● **DOCUMENT EXTRACT**
---------------
This applies on top of Cathy's series, right? Why not send one
series with all 12 patches included?

It makes reviewing easier, and we are well beyond 5.19 timeline
for these features.

BR, Jarkko
Du, Fan June 3, 2022, 1:15 a.m. UTC | #2
>-----Original Message-----
>From: Jarkko Sakkinen <jarkko@kernel.org>
>Sent: Thursday, May 26, 2022 8:35 AM
>To: Li, Zhiquan1 <zhiquan1.li@intel.com>; linux-sgx@vger.kernel.org; Luck,
>Tony <tony.luck@intel.com>
>Cc: dave.hansen@linux.intel.com; Christopherson,, Sean
><seanjc@google.com>; Huang, Kai <kai.huang@intel.com>; Du, Fan
><fan.du@intel.com>
>Subject: Re: [PATCH v3 0/3] x86/sgx: fine grained SGX MCA behavior
>
>On Wed, 2022-05-25 at 18:06 +0800, Zhiquan Li wrote:
>> V2:
>https://lore.kernel.org/linux-sgx/694234d7-6a0d-e85f-f2f9-e52b4a61e1ec@int
>el.com/T/#t
>>
>> Changes since V2:
>> - Repurpose the owner field as the virtual address of virtual EPC page
>> - Remove struct sgx_vepc_page and relevant code.
>> - Remove patch 01 as the changes are not necessary in new design.
>> - Rework patch 02 suggested by Jarkko.
>> - Adapt patch 03 and 04 since struct sgx_vepc_page was discarded.
>> - Replace EPC page flag SGX_EPC_PAGE_IS_VEPC with
>>   SGX_EPC_PAGE_KVM_GUEST as they are duplicated.
>>   Link:
>https://lore.kernel.org/linux-sgx/eb95b32ecf3d44a695610cf7f2816785@intel.c
>om/T/#u
>>
>> V1:
>https://lore.kernel.org/linux-sgx/443cb425-009c-2784-56f4-5e707122de76@int
>el.com/T/#t
>>
>> Changes since V1:
>> - Updated cover letter and commit messages, added valuable
>>   information from Jarkko, Tony and Kai's comments.
---------------
● **STORED DATA**
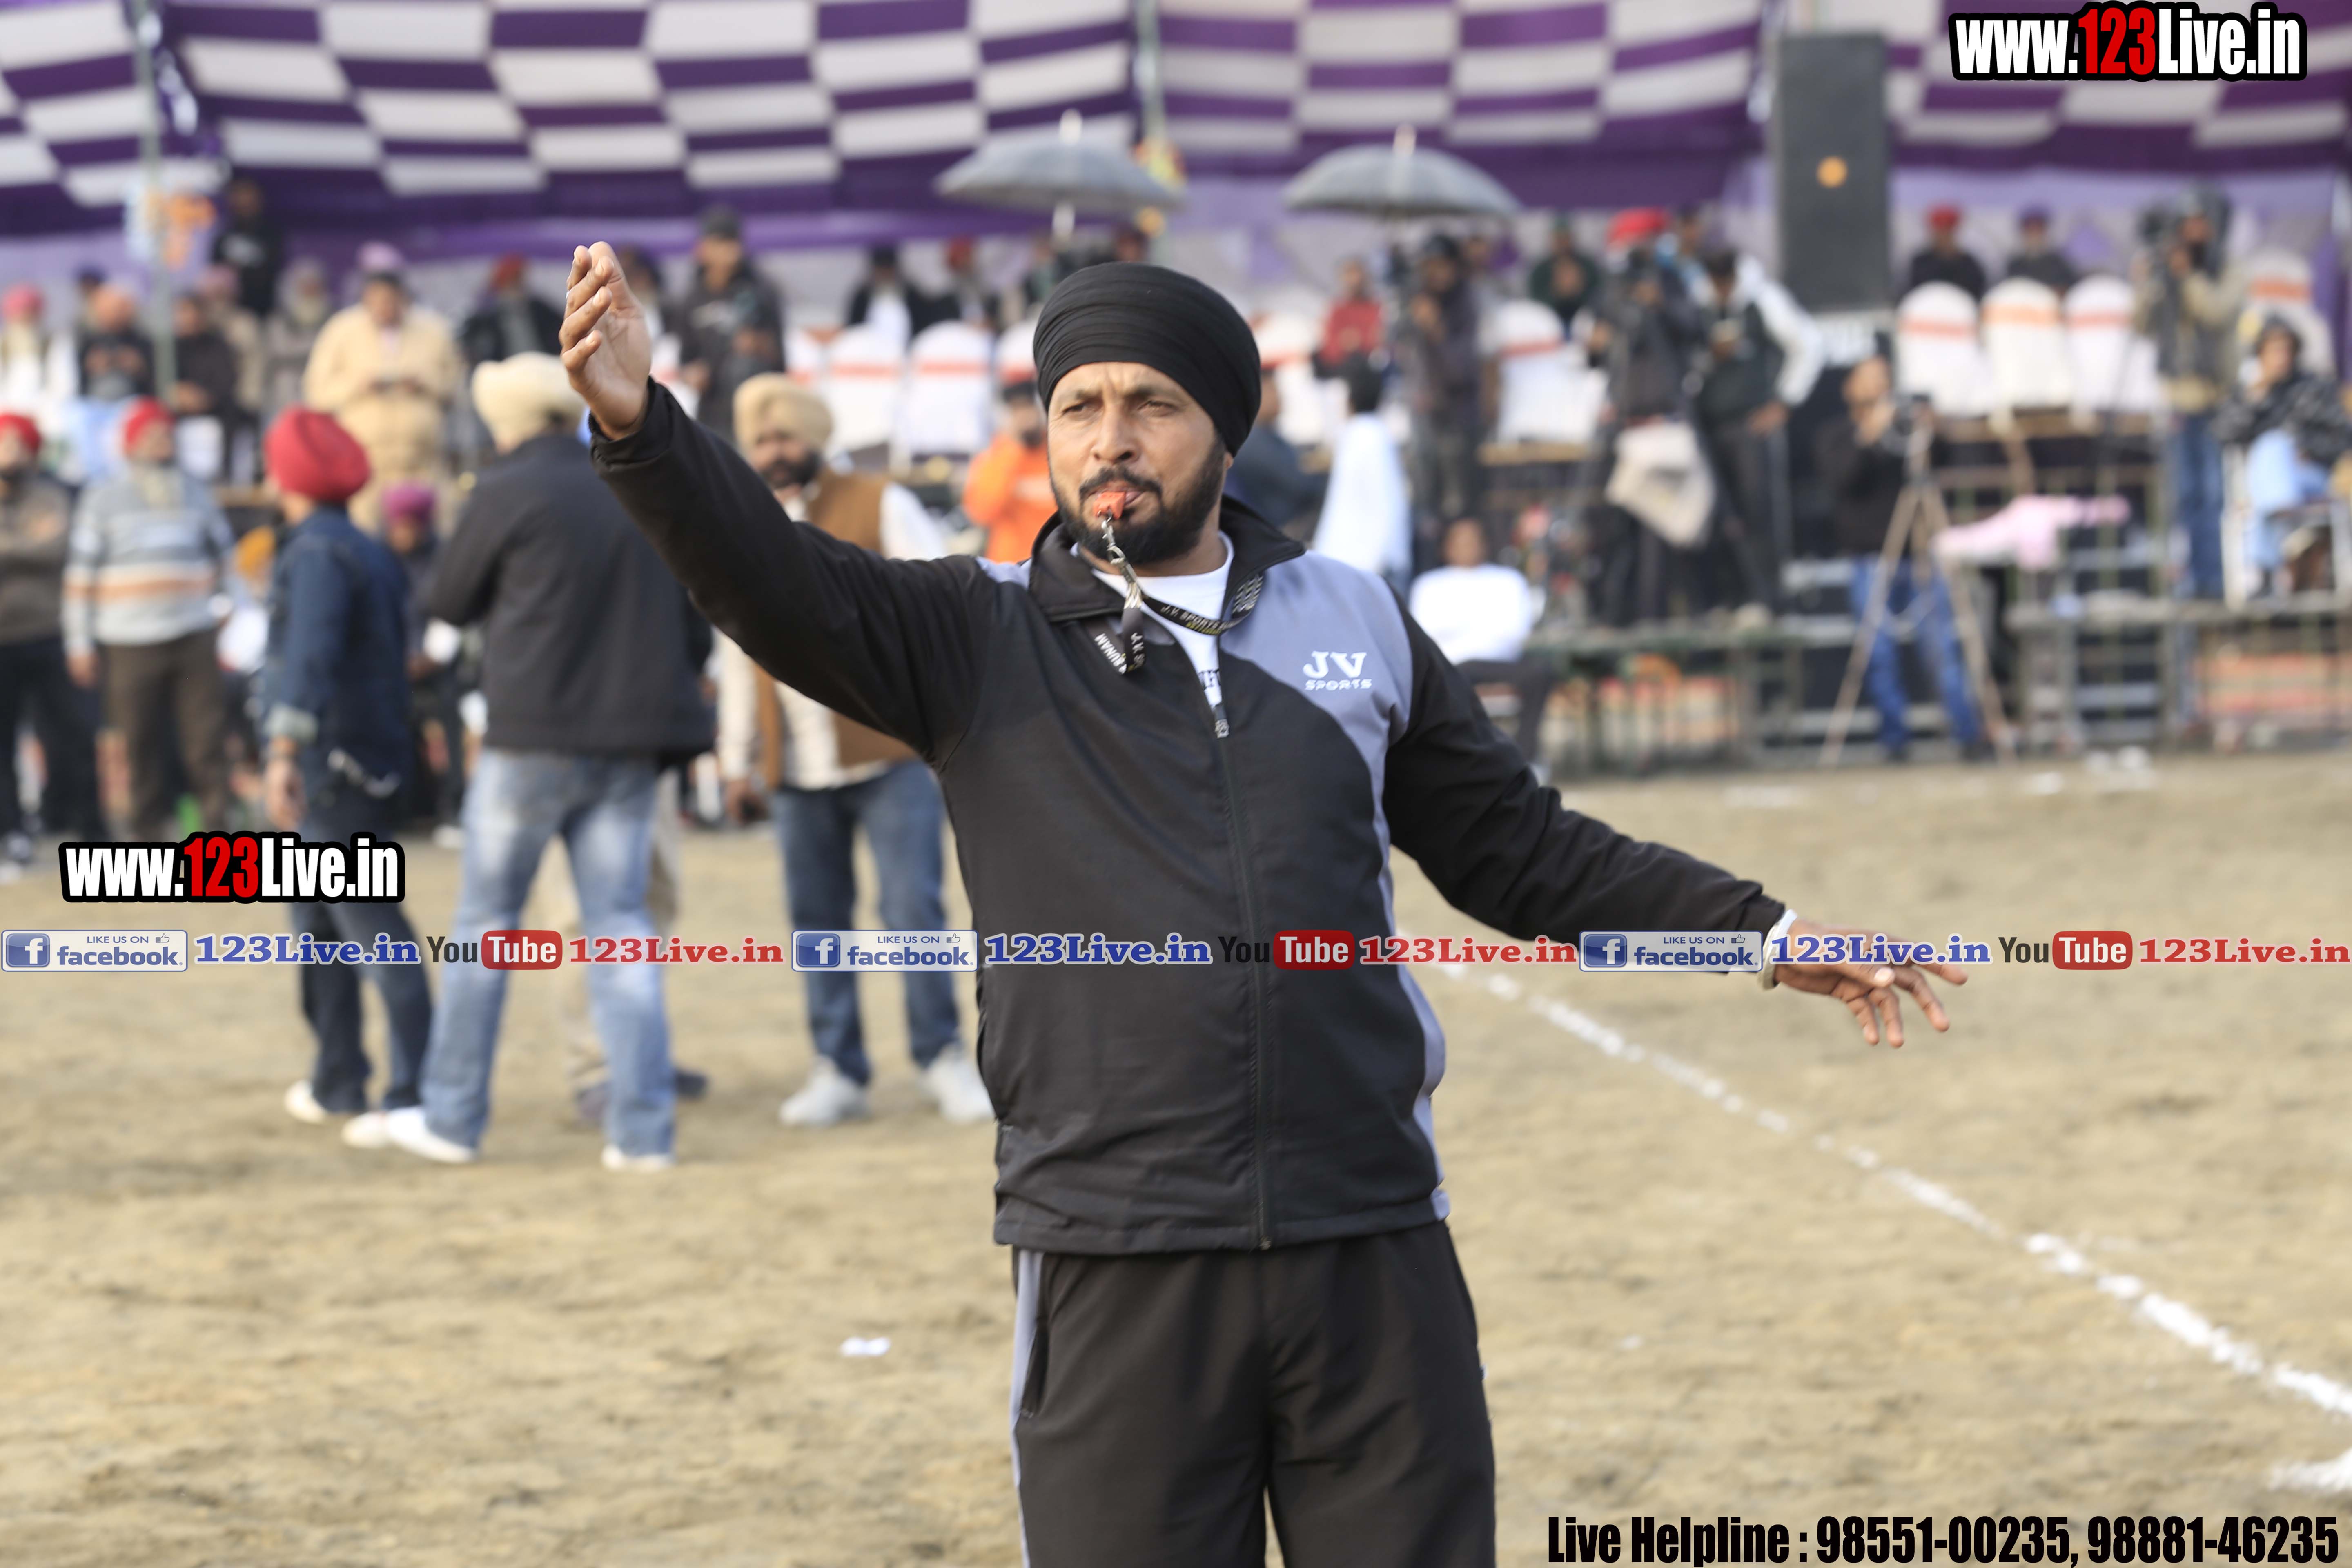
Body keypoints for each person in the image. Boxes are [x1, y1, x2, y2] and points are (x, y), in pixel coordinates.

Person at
---------------
● **WORK ITEM A**
Rewrite the SGX patch thread from "This applies on" to "for these features.", putting "testing" in place of "reviewing".
● **WORK ITEM B**
Answer these questions about the SGX patch thread.
(i) Which kernel release does Jarkko say the features are well beyond the timeline for?
(ii) Which EPC page flag replaced SGX_EPC_PAGE_IS_VEPC?
(iii) Which struct was removed, along with relevant code, in the changes since V2?

● **RESPONSE BOX A**
This applies on top of Cathy's series, right? Why not send one
series with all 12 patches included?

It makes testing easier, and we are well beyond 5.19 timeline
for these features.

● **RESPONSE BOX B**
(i) 5.19
(ii) SGX_EPC_PAGE_KVM_GUEST
(iii) struct sgx_vepc_page